Eating a Chocolate Chip Cookie mentally rewinds you to a time when you had to ask to lick the batter off the beaters. When I sank my teeth into these Chocolate Chip Cookie Bars, my thoughts and cares shrank to prepubescent levels. The napkin belonged on the lap no longer. Runny remnants of chocolate chips claimed my cheeks and chin, my eyelids dropped to a lusty half-mast, and brown sugar became my world. As when I was a child, I wanted only for milk and more cookies. Pairing milk with comfort foods is instinctive; mothers provide us with both.
The Chocolate Chip Cookie, when executed properly, is one of very few foods in the world capable of producing happiness. I mean happiness in the third-grade sense, as a complete if naive satisfaction in the present. It thrills us with sugar and sustains us with fat. It is inextricably bound with the emotional canopy of mom and, by extension, the aqua vitae that is milk. It is a postscript to recess and a prelude to a nap.

It is maternal love made edible. What could be more comforting?

Transportive Chocolate Chip Cookies
(Lifted from Cook's Illustrated)

2 1/8 c. flour
1/2 tsp. salt
1/2 tsp. baking soda
12 tbs. butter
1 c. light brown sugar
1/2 c. granulated sugar
1 egg
1 egg yolk
2 tsp. vanilla
2 c. chocolate chips (semi/bittersweet)

1. Heat oven to 325 degrees. Adjust oven rack to lower-middle position. Line a 13 x 9 inch pan with foil. Spray foil-lined pan with nonstick cooking spray.
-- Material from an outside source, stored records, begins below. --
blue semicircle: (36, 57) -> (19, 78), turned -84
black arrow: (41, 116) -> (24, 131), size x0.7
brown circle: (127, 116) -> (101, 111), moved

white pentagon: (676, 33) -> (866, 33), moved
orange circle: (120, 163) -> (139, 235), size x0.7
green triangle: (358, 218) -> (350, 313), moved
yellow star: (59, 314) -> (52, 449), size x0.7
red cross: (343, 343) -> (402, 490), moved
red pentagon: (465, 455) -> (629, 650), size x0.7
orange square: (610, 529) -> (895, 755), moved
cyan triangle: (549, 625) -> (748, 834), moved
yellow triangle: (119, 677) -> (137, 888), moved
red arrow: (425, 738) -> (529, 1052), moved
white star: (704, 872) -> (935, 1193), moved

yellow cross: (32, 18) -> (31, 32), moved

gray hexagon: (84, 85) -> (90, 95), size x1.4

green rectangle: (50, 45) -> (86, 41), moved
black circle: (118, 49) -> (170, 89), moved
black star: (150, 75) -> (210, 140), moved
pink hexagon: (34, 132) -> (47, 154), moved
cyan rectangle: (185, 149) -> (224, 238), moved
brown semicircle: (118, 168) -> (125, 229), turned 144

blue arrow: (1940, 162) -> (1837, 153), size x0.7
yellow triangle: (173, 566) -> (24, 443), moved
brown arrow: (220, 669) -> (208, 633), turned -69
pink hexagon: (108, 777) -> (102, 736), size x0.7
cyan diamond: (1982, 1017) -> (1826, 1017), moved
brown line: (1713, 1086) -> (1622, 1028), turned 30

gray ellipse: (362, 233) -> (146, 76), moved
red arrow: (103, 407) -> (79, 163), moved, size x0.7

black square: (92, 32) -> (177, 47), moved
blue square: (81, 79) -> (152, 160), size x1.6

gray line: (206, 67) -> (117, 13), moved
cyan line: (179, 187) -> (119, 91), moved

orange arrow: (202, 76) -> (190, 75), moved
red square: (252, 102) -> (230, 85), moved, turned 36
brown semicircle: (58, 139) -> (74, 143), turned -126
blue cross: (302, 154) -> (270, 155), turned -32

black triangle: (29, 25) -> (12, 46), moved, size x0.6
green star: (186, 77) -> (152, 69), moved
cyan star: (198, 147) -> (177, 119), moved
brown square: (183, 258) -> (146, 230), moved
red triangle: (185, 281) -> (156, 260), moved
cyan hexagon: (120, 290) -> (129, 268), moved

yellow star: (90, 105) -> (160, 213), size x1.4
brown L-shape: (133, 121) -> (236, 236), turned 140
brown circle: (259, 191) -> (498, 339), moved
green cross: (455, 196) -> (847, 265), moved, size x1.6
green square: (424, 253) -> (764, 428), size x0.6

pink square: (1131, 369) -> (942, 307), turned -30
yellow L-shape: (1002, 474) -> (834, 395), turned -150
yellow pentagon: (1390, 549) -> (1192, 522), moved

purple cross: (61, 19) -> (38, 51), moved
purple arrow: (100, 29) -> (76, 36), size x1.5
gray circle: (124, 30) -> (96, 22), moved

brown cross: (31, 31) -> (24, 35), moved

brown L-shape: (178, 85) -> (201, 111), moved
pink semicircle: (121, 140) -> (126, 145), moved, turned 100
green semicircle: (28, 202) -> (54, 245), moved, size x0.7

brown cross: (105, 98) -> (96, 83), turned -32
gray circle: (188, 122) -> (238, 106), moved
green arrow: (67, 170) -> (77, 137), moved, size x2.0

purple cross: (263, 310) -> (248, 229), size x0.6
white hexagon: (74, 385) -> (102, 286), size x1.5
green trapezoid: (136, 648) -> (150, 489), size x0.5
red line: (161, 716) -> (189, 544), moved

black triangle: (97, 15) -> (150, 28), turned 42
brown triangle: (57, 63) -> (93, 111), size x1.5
2. Mix flour, salt, and baking soda together in medium bowl; set aside.

3. Whisk melted butter and sugars in medium large bowl until combined. Add egg, egg yolk, and vanilla and mix well. Using rubber spatula, fold dry ingredients into egg mixture until just combined; do not overmix. Fold in chips and turn batter into prepared pan, smoothing top with spatula.

4. Bake until top is light golden brown, slightly firm to the touch, and edges start pulling away from sides of pan, 27 to 30 minutes. Cool on wire rack to room temperature. Cut into 2-inch squares and serve.